Washington Post Beats Up on Disabled Workers, Again

September 22, 2013

The Washington Post might not be very aggressive when it comes to billionaire too big to fail bankers, hedge and private equity fund swindlers, or pharmaceutical companies exploiting patent monopolies by pushing bad drugs, but when it comes to beating up on people getting $1,150 a month for disability, there is no one tougher. The Post is on the job again today with an editorial warning about the “explosive recent growth” in disability roles. 

The Post conveniently ignores facts and reality in pushing its case. For example, it counters the views of “defenders of the program” with the views of “critics, including a significant number of academic economists.” Of course there are a large number of academic economists who are among the defenders of the program, but the Post did not think this point was worth mentioning; it could distract readers.

This sentence continues:

“suggest that the program’s manipulable and inconsistently applied eligibility criteria have enabled millions of people who could work to sign up for benefits instead.”

“Millions of people,” really? The work linked to in the paper won’t give you this number. One careful study that was produced by the University of Michigan a few years ago, identified categories of applicants that it deemed marginally eligible. It found that if this group was denied disability, 28 percent would be working two years later. Since this group accounted for 23 percent of applicants, that would mean 6.4 percent of applicants (28 percent of 23 percent) would be working in two years, if they were denied benefits.

There are currently just under 10 million disability beneficiaries. If we assume that 6.4 percent of these people would be working if they had been denied benefits that comes to 640,000 people. That is considerably short of “millions of people” in places other than the Washington Post opinion pages. Furthermore, the Michigan study found that the share of these marginal refusals who were working four years later fell to 16 percent, so the 640,000 figure is undoubtedly too high based on this analysis.

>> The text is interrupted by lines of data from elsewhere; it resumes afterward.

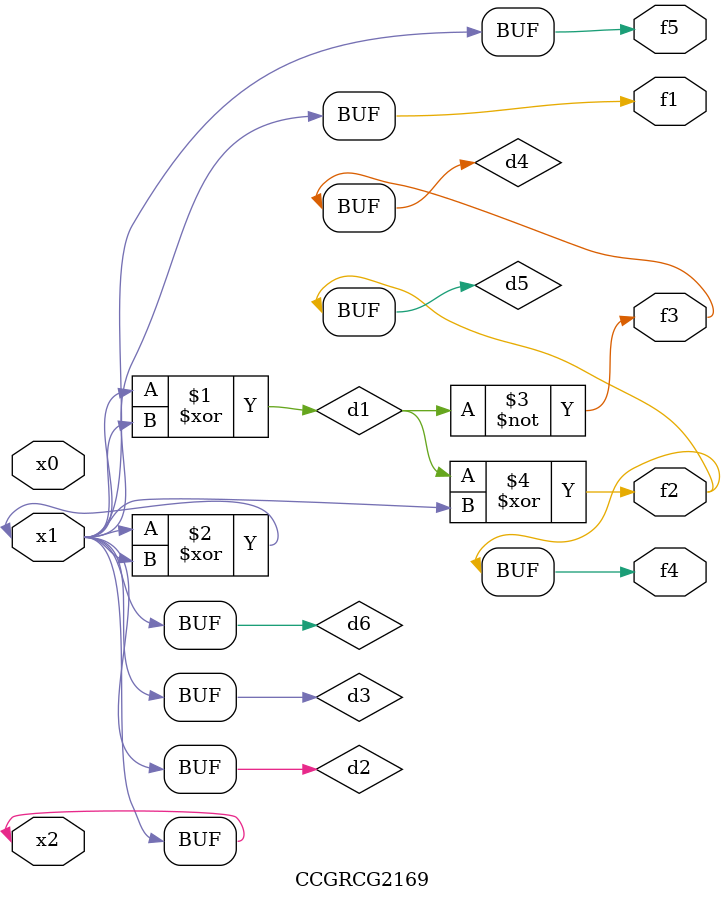
<source format=v>
module CCGRCG2169(
	input x0, x1, x2,
	output f1, f2, f3, f4, f5
);

	wire d1, d2, d3, d4, d5, d6;

	xor (d1, x1, x2);
	buf (d2, x1, x2);
	xor (d3, x1, x2);
	nor (d4, d1);
	xor (d5, d1, d2);
	buf (d6, d2, d3);
	assign f1 = d6;
	assign f2 = d5;
	assign f3 = d4;
	assign f4 = d5;
	assign f5 = d6;
endmodule

</source>
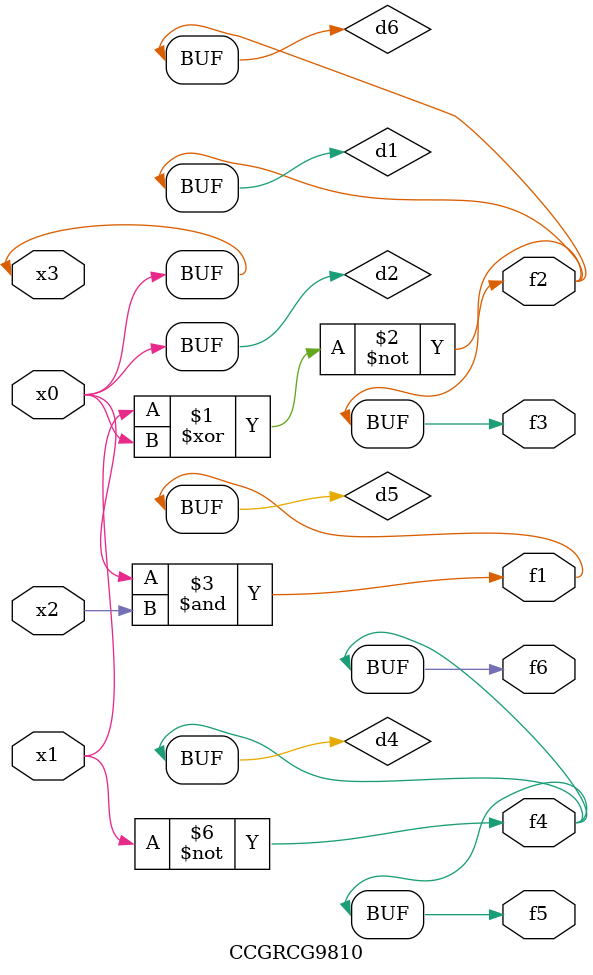
<source format=v>
module CCGRCG9810(
	input x0, x1, x2, x3,
	output f1, f2, f3, f4, f5, f6
);

	wire d1, d2, d3, d4, d5, d6;

	xnor (d1, x1, x3);
	buf (d2, x0, x3);
	nand (d3, x0, x2);
	not (d4, x1);
	nand (d5, d3);
	or (d6, d1);
	assign f1 = d5;
	assign f2 = d6;
	assign f3 = d6;
	assign f4 = d4;
	assign f5 = d4;
	assign f6 = d4;
endmodule

</source>
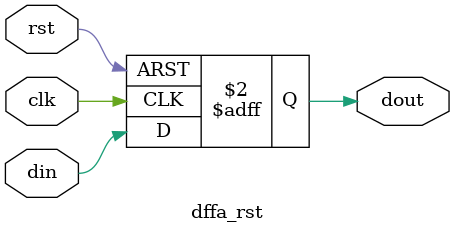
<source format=v>

module dffa_rst
    (
    clk,
    rst,
    din,
    dout
    );

//------------------------------------------------------------------------------
//Parameters
parameter DW = 1'b1;
parameter RST_VL = {DW{1'b0}};
//------------------------------------------------------------------------------
// Port declarations
input               clk;
input               rst;
input [DW-1:0]	    din;
output [DW-1:0]	    dout;
//------------------------------------------------------------------------------
//internal signal
reg  [DW-1:0]	    dout;
//------------------------------------------------------------------------------
// FF
always @ (posedge clk or posedge rst)
    begin
    if(rst)
        dout <= RST_VL;
    else
        dout <= din;
    end

endmodule 


</source>
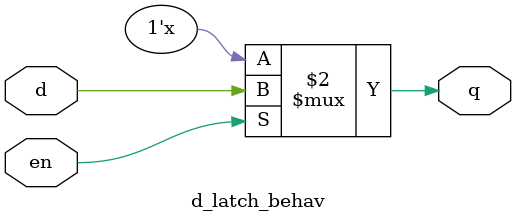
<source format=v>
module d_latch_behav(
  input d,
  input en,
  output reg q);

always @(en, d) begin
  if (en) q <= d;
end

endmodule

</source>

Of course the other point to keep in mind for those looking to crack down on these freeloaders is that our system will never be perfect. The inappropriate beneficiaries will not identify themselves. Any effort to tighten criteria to ensure that ineligible people don’t qualify will inevitably lead to more eligible people wrongly being denied benefits. In other words, the Post’s policy could mean that some people with terminal cancer don’t get benefits. 

 

The piece then cites a study by economists at the San Francisco Federal Reserve Board:

“They found that technical and demographic factors such as those cited by defenders of SSDI explained no more than 56 percent of the program’s growth, suggesting that a substantial portion — at least 44 percent — is because of the kind of structural defects and perverse incentives that critics have cited.”

First, this misrepresents the study’s findings. It did not say that at least 44 percent of the growth in disability roles is “because of structural defects and perverse incentives.” It said that only 56 percent could be explained by technical and demographic factors. It is widely recognized outside of the pages of the Washington Post that it is more difficult for a person suffering from a disability to get a job in a weak economy than in a strong one. That does not mean that if these people apply for and receive disability benefits that it is due to the “structural defects and perverse incentives” of the program. The Post is simply ascribing its view to economists who certainly did not espouse these views themselves in the piece cited.

The cited paper also missed an important factor behind the increase in disability rates that the Congressional Budget Office noted in a 2010 study. CBO noted that the mortality rate for people with disabilities had fallen sharply since 1980. This means that if a person has a disability that keeps them from working they are likely to live much longer and therefore collect disability for a longer period of time.

The CBO study put the drop in the mortality rate between 1980 and 2008 at around 2 percentage points. With the lower mortality rate there is a 74 percent probability that a person on disability would survive ten years, with 1980 mortality rate the probability would have been less than 60 percent. This drop in the mortality rate would be an important factor explaining the rise in the number of people on disability which for some reason the Fed study neglected.

But there is no doubt that the bad economy is a major contributor to the rise in disability roles. In the reality based community this would be yet another reason for aggressively pursuing policies such as stimulus or a lower valued dollar that could bring us back to full employment. After all, in addition to the millions of lives being ruined by sustained periods of high unemployment we are also needlessly losing a trillion a year in output.

But the Post can’t be bothered talking about policies that would get us back to full employment, they’re worried that someone is running around with an $1,150 a month disability check to which they’re  not entitled; only in the Washington Post.

 

Note: Typos, including in headline, fixed.